バシャバシャとしばらくは溺れているような感じだったが溺れるほど深さがないと気がついたのか冷静になって立ち上がって――また転んだ。
「いっつぁ……服びしょびしょ……あっ、呪具! 呪具がない! どこどこ!? あっ、あった!」
完全に重苦しい空気は掻き消え妙に和んでしまった。もしかしたらこいつ、こっちが素なのか。

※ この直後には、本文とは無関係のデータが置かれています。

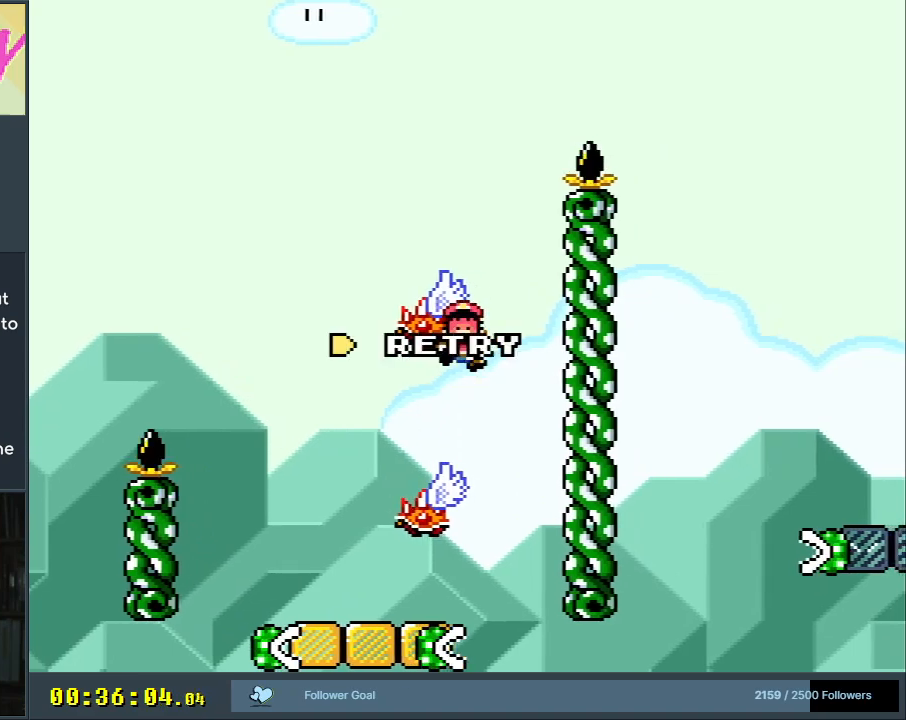
{"buttons": [], "events": [[200, "A", "up"], [233, "DPAD_LEFT", "up"], [300, "X", "up"]]}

と、そこにアベルがシャオリーさんの家からこっちへ向かってきた。
「おい、何だよさっきからうるさいな」
「悪い、アベル。何か変なのが――」
「……お前記憶戻ったのか?」
驚いたように尋ねるアベルにそういえば俺記憶喪失になっていたんだと今更ながらに気づいた。
「あー、うん。一応……」
「……………………ま、仕方ないか」
「仕方ない?」
「別に。んで、変なのって何――」
少女がいる池に目をやったアベルは石のように固まり、同時に驚きで瞳が満ちていた。
「もうヤダァ…………せっかく引き返して準備万端にしたのに結界はいつの間にか切れてるし服びしょびしょだし……ってあれ?」
少女はアベルと十秒ほど目を合わせていると突然何かに気づいたように立ち上がった。
『ああああああー!?』
素っ頓狂な少女とアベルの叫びがハモる。お互いを指差し驚きを隠せていないようだ。
「な、なんだってあんたが、こんなところに……!」
「なんでお前がこんなとこに……!」
知り合いではあるようだが親しいわけではなさそうだった。
互いに武器を片手に警戒するように向き合う。
「行方知れずだったはずじゃあ……『紅雷の槍士』!!」
「それはこっちのセリフだ!! 『紫刃の呪術師』!! なんで今更――」
また一波乱起きそうな予感しかしない。記憶を取り戻したばかりにも関わらずいつものようにため息をついた。